= AIM OF THE TASK =
All of the records that follow need to be copied word for word, without the pictures.

#### INPUT DATA ####

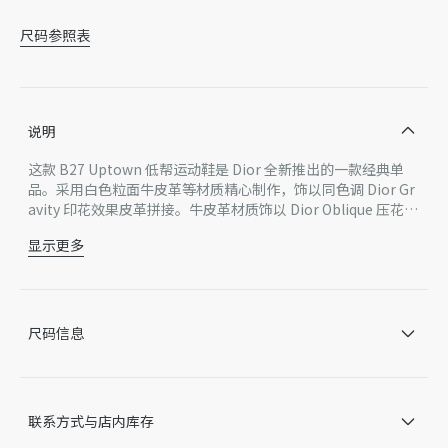
尺码参照表
说明
这款 B27 Uptown 低帮运动鞋是 Dior 全新推出的一款经典单
品。采用白色粒面牛皮革等材质精心制作，饰以同色调 Dior Gr
avity 印花效果皮革拼接。牛皮革材质饰以 Dior Oblique 压花图
案，精美非凡，彰显 Dior 工坊的精湛工艺。CD Icon 造型的鞋
显示更多
带孔眼巧妙精致，白色橡胶鞋底、鞋舌和鞋跟处均饰以经典细
主体：牛皮革，科技面料
节，更显精致。低帮设计，时尚百搭，可与各式装扮相得益彰。
里料：科技面料
鞋舌饰以 CD Icon 标志
鞋底和鞋跟饰以 Dior 标志
尺码信息
低帮
鞋带开合搭配 CD Icon 孔眼
TPU 内底
白色橡胶外底
联系方式与店内库存
侧面缝线拼接结构
内含防尘袋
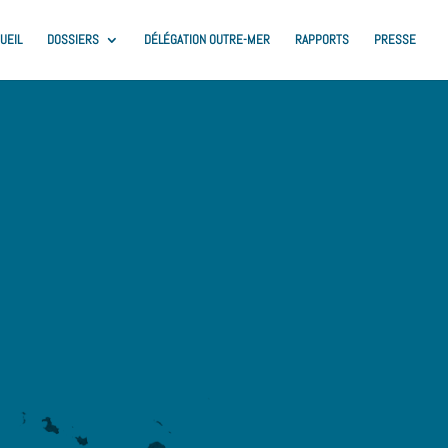
UEIL
DOSSIERS
DÉLÉGATION OUTRE-MER
RAPPORTS
PRESSE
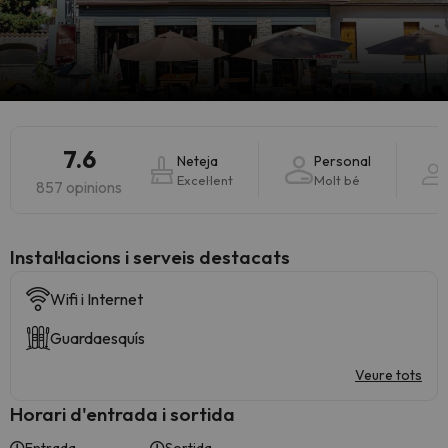
7.6
Neteja
Personal
Excel·lent
Molt bé
857 opinions
Instal·lacions i serveis destacats
Wifi i Internet
Guardaesquís
Veure tots
Horari d'entrada i sortida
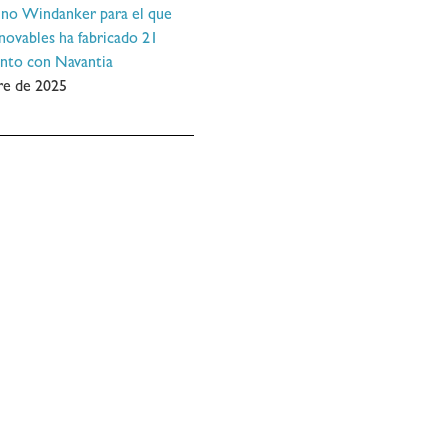
ino Windanker para el que
ovables ha fabricado 21
unto con Navantia
re de 2025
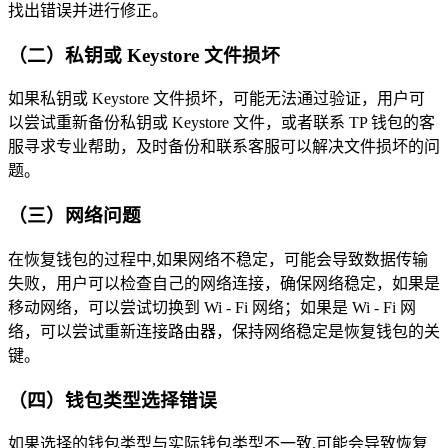
找出错误并进行修正。
（二）私钥或 Keystore 文件损坏
如果私钥或 Keystore 文件损坏，可能无法通过验证，用户可
以尝试重新备份私钥或 Keystore 文件，或者联系 TP 钱包的客
服寻求专业帮助，及时备份和联系客服可以解决文件损坏的问
题。
（三）网络问题
在恢复钱包的过程中,如果网络不稳定，可能会导致数据传输
失败，用户可以检查自己的网络连接，确保网络稳定，如果是
移动网络，可以尝试切换到 Wi - Fi 网络；如果是 Wi - Fi 网
络，可以尝试重新连接路由器，保持网络稳定是恢复钱包的关
键。
（四）钱包类型选择错误
如果选择的钱包类型与实际钱包类型不一致,可能会导致恢复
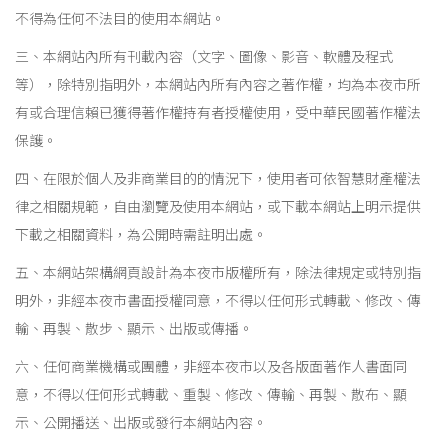
不得為任何不法目的使用本網站。
三、本網站內所有刊載內容（文字、圖像、影音、軟體及程式
等），除特別指明外，本網站內所有內容之著作權，均為本夜市所
有或合理信賴已獲得著作權持有者授權使用，受中華民國著作權法
保護。
四、在限於個人及非商業目的的情況下，使用者可依智慧財產權法
律之相關規範，自由瀏覽及使用本網站，或下載本網站上明示提供
下載之相關資料，為公開時需註明出處。
五、本網站架構網頁設計為本夜市版權所有，除法律規定或特別指
明外，非經本夜市書面授權同意，不得以任何形式轉載、修改、傳
輸、再製、散步、顯示、出版或傳播。
六、任何商業機構或團體，非經本夜市以及各版面著作人書面同
意，不得以任何形式轉載、重製、修改、傳輸、再製、散布、顯
示、公開播送、出版或發行本網站內容。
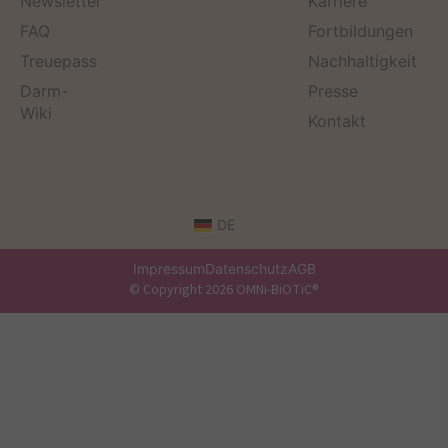
Newsletter
Karriere
FAQ
Fortbildungen
Treuepass
Nachhaltigkeit
Darm-
Presse
Wiki
Kontakt
DE
Impressum
Datenschutz
AGB
© Copyright 2026 OMNi-BiOTiC®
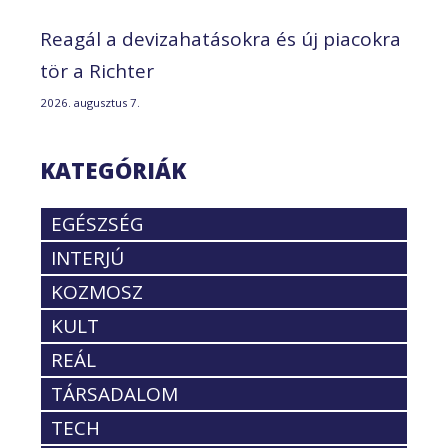
Reagál a devizahatásokra és új piacokra
tör a Richter
2026. augusztus 7.
KATEGÓRIÁK
EGÉSZSÉG
INTERJÚ
KOZMOSZ
KULT
REÁL
TÁRSADALOM
TECH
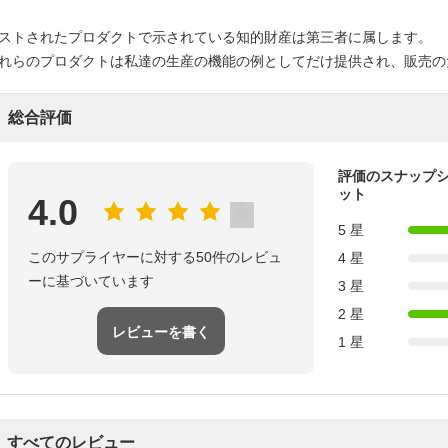
ストされたプロダクトで示されている知的財産は第三者に属します。
れらのプロダクトは私達の生産の機能の例としてだけ提供され、販売の
総合評価
評価のスナップ
ット
4.0
5 星
このサプライヤーに対する50件のレビュ
4 星
ーに基づいています
3 星
2 星
レビューを書く
1 星
すべてのレビュー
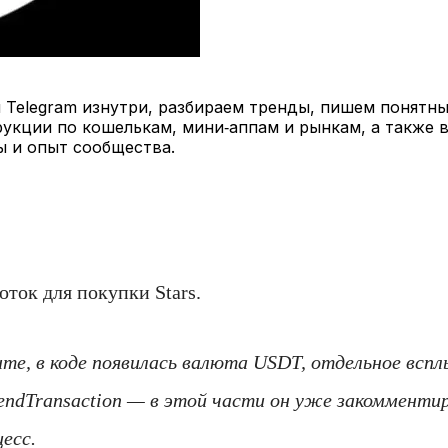
и Telegram изнутри, разбираем тренды, пишем понятн
нструкции по кошелькам, мини‑аппам и рынкам, а такж
ы и опыт сообщества.
ток для покупки Stars.
е, в коде появилась валюта USDT, отдельное вспл
ndTransaction — в этой части он уже закомментир
есс.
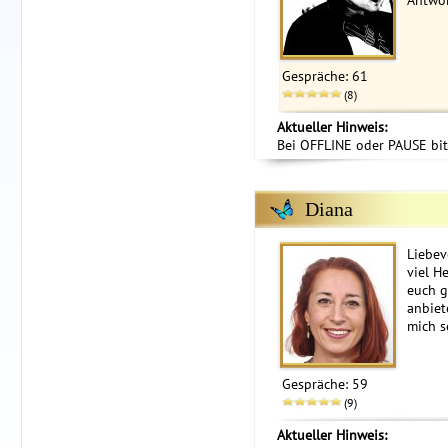
Antwo
Gespräche: 61
(8)
Aktueller Hinweis:
Bei OFFLINE oder PAUSE bit
Diana
Liebev
viel H
euch g
anbiet
mich s
Gespräche: 59
(9)
Aktueller Hinweis:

####

= EXERCISE OUTPUT =
尺码参照表
说明
这款 B27 Uptown 低帮运动鞋是 Dior 全新推出的一款经典单
品。采用白色粒面牛皮革等材质精心制作，饰以同色调 Dior Gr
avity 印花效果皮革拼接。牛皮革材质饰以 Dior Oblique 压花图
案，精美非凡，彰显 Dior 工坊的精湛工艺。CD Icon 造型的鞋
显示更多
带孔眼巧妙精致，白色橡胶鞋底、鞋舌和鞋跟处均饰以经典细
主体：牛皮革，科技面料
节，更显精致。低帮设计，时尚百搭，可与各式装扮相得益彰。
里料：科技面料
鞋舌饰以 CD Icon 标志
鞋底和鞋跟饰以 Dior 标志
尺码信息
低帮
鞋带开合搭配 CD Icon 孔眼
TPU 内底
白色橡胶外底
联系方式与店内库存
侧面缝线拼接结构
内含防尘袋
UEIL
DOSSIERS
DÉLÉGATION OUTRE-MER
RAPPORTS
PRESSE
7.6
Neteja
Personal
Excel·lent
Molt bé
857 opinions
Instal·lacions i serveis destacats
Wifi i Internet
Guardaesquís
Veure tots
Horari d'entrada i sortida
ino Windanker para el que
ovables ha fabricado 21
unto con Navantia
re de 2025
找出错误并进行修正。
（二）私钥或 Keystore 文件损坏
如果私钥或 Keystore 文件损坏，可能无法通过验证，用户可
以尝试重新备份私钥或 Keystore 文件，或者联系 TP 钱包的客
服寻求专业帮助，及时备份和联系客服可以解决文件损坏的问
题。
（三）网络问题
在恢复钱包的过程中,如果网络不稳定，可能会导致数据传输
失败，用户可以检查自己的网络连接，确保网络稳定，如果是
移动网络，可以尝试切换到 Wi - Fi 网络；如果是 Wi - Fi 网
络，可以尝试重新连接路由器，保持网络稳定是恢复钱包的关
键。
（四）钱包类型选择错误
如果选择的钱包类型与实际钱包类型不一致,可能会导致恢复
不得為任何不法目的使用本網站。
三、本網站內所有刊載內容（文字、圖像、影音、軟體及程式
等），除特別指明外，本網站內所有內容之著作權，均為本夜市所
有或合理信賴已獲得著作權持有者授權使用，受中華民國著作權法
保護。
四、在限於個人及非商業目的的情況下，使用者可依智慧財產權法
律之相關規範，自由瀏覽及使用本網站，或下載本網站上明示提供
下載之相關資料，為公開時需註明出處。
五、本網站架構網頁設計為本夜市版權所有，除法律規定或特別指
明外，非經本夜市書面授權同意，不得以任何形式轉載、修改、傳
輸、再製、散步、顯示、出版或傳播。
六、任何商業機構或團體，非經本夜市以及各版面著作人書面同
意，不得以任何形式轉載、重製、修改、傳輸、再製、散布、顯
示、公開播送、出版或發行本網站內容。
Newsletter
Karriere
FAQ
Fortbildungen
Treuepass
Nachhaltigkeit
Darm-
Presse
Wiki
Kontakt
DE
Impressum
Datenschutz
AGB
© Copyright 2026 OMNi-BiOTiC®
Reagál a devizahatásokra és új piacokra
tör a Richter
2026. augusztus 7.
KATEGÓRIÁK
EGÉSZSÉG
INTERJÚ
KOZMOSZ
KULT
REÁL
TÁRSADALOM
TECH
ストされたプロダクトで示されている知的財産は第三者に属します。
れらのプロダクトは私達の生産の機能の例としてだけ提供され、販売の
総合評価
評価のスナップ
ット
4.0
5 星
このサプライヤーに対する50件のレビュ
4 星
ーに基づいています
3 星
2 星
レビューを書く
1 星
すべてのレビュー
и Telegram изнутри, разбираем тренды, пишем понятн
нструкции по кошелькам, мини‑аппам и рынкам, а такж
ы и опыт сообщества.
ток для покупки Stars.
е, в коде появилась валюта USDT, отдельное вспл
ndTransaction — в этой части он уже закомментир
есс.
Antwo
Gespräche: 61
(8)
Aktueller Hinweis:
Bei OFFLINE oder PAUSE bit
Diana
Liebev
viel H
euch g
anbiet
mich s
Gespräche: 59
(9)
Aktueller Hinweis:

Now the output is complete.